A stone sculpture of Su Shi in Meishan, Sichuan Province, China. Photograph by Keren Su.
NEW YORK - Of immense importance in China, and perhaps lesser known in the West, Su Shi (1037-1101), literary name Su Dongpo, was more than your average Renaissance man. Hailed as one of the most revered, prodigious figures in Chinese culture, he was an artist, writer, philosopher, scientist and hugely influential politician. He executed vast civil engineering projects, championed economic reforms, withstood constant slander and persecution for his steadfast stance against the powerful New Policy Group, and was sentenced to two decades of exile in the lush Hubei province. There, undeterred by cruel fate, he composed some of the most scintillating verses in Chinese literary history, and adopted the name “Dongpo,” meaning “eastern slope.” He was also a famed gastronome, noted for penning the authoritative formula for (not sushi, sorry) a mean braised pork belly, Dongpo Pork (recipe here). Although Su Shi married at age 17, legend says he was quite the ladies’ man, an ideal subject for numerous semi-fictional, liberally peppered accounts of history.
Dongpo style braised pork belly.
Fast forward one thousand years, a magisterial calligraphy by Su Shi is currently resting in a storage cabinet 50 feet from my desk, awaiting our pre-sale exhibition, which opens on September 13th. The Chinese word for collect, “cang,” also means to hide, and it is absolutely breathtaking to open this hanging scroll and watch a millennium of history unfold in my hands. The paper has aged gracefully since its original ivory white, and is accompanied by a faint, charmingly musky scent of the passing centuries. Nine characters sprightly dance in full demonstration of Su Shi’s most recognizable style, over a bed of red seals that documents the remarkable procession of nobles, literati and prestigious collectors who lovingly looked after these strokes throughout their incredible journey.
Su Shi, Gong Fu Tie Calligraphy. Estimate upon request. Fine Chinese Classical Paintings & Calligraphy, 19 September 2013, New York, lot 565.
The brief, concentrated words, “Su Shi bids farewell to Gongfu, Gentleman Court Consultant,” is the perfect backdrop for his masterful calligraphic performance. Calligraphy (a combination of κάλλος (kallos), meaning beauty, and γραφή (graphẽ), writing) is a fascinating interdisciplinary visual art form that combines painting, writing, and properties of concrete poetry. Manuscripts are meant to be both read as text and viewed as pictures, and offer a full narrative of the artist’s physical and spiritual creative process.

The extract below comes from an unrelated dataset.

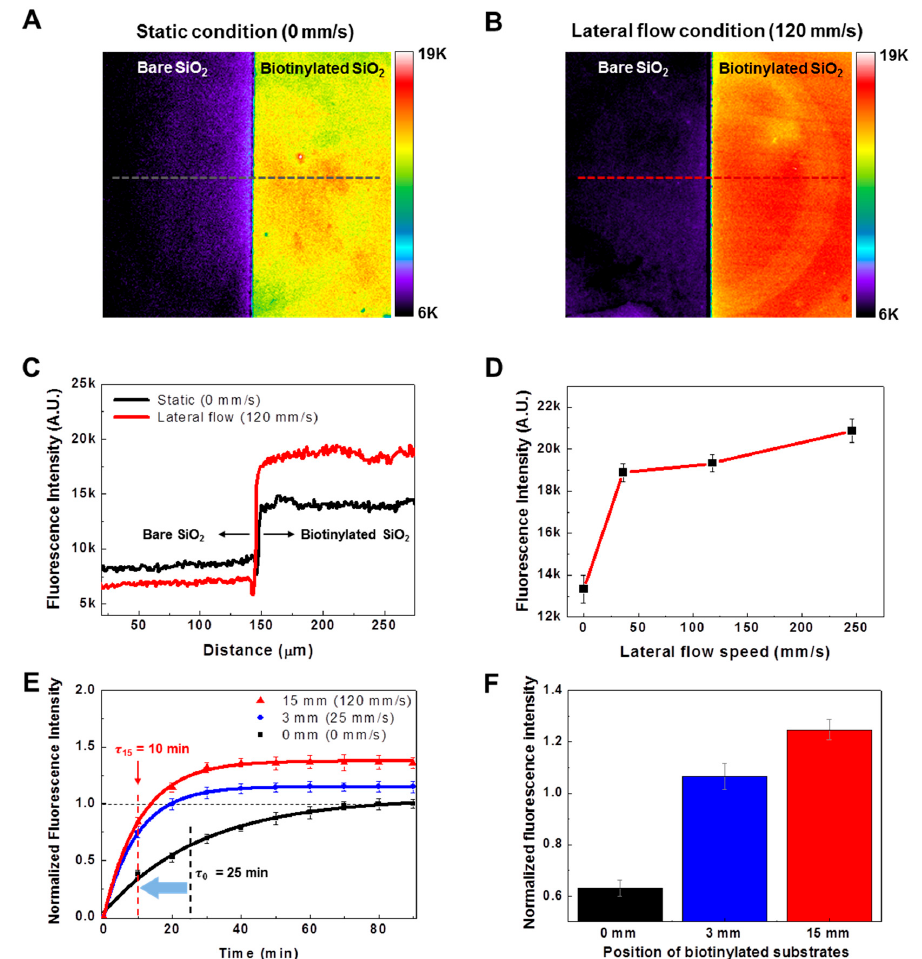
Figure 2. Effect of lateral flows on binding reactions between a biotinylated SiO 2 substrate and streptavidin molecules: ( A ) Fluorescence images of bare and biotinylated SiO 2 substrates after reaction with FITC-labeled streptavidin molecules under static conditions; ( B ) Fluorescence images of bare and biotinylated SiO 2 substrates after reaction with FITC-labeled streptavidin molecules under lateral flow conditions; ( C ) Comparison of amount of bound streptavidin molecules on a bare and a biotinylated SiO 2 substrate with and without lateral flow (120 mm/s). The fluorescence profiles were obtained from the fluorescence images of Figure 1A,B.; ( D ) Fluorescence intensities of biotinylated substrates after reaction with FITC-labeled streptavidin molecules under lateral flow speeds of 0, 30, 120 and 250 mm/s; ( E ) Real-time fluorescence measurement data obtained from biotinylated substrates during reaction with FITC-labeled streptavidin molecules. The biotinylated substrates were fixed to a rotating disk at 0, 3 and 15 mm from the center of the disk.; ( F ) Fluorescence intensities of bound FITC-labeled streptavidin molecules on biotinylated substrates attached at different positions on the rotating disk. The fluorescence intensities were obtained at the reaction time of 25 min in Figure 1E.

Su Shi conjures, with so few elements, a subtle frenzy of conscious decisions and automatic marks: within fractions of an inch, one tender, soft-spoken streak will amplify into a full-bodied declaration of robustness – so vividly I was tempted to touch it to confirm the ink has dried. In classical Chinese painting, the subject matter resides amidst an infinitely expansive negative space rather than a painted space measured by the dimensions of the paper surface; this elusive setup renders his material distillation of abstract language and emotions even more intense and pure. I also should mention that these expressive markings are actually a tremendous exercise in restraint – compared to oil painting brushes, Chinese bristles are annoyingly soft and notoriously unwieldy (I’m speaking bashfully after several miserable painting tutorials), and can only be tamed by a steady, sensitive hand. The pensive beauty of this work might not be instantly accessible, but I promise a patient, serious look will be a rewarding and revelatory experience.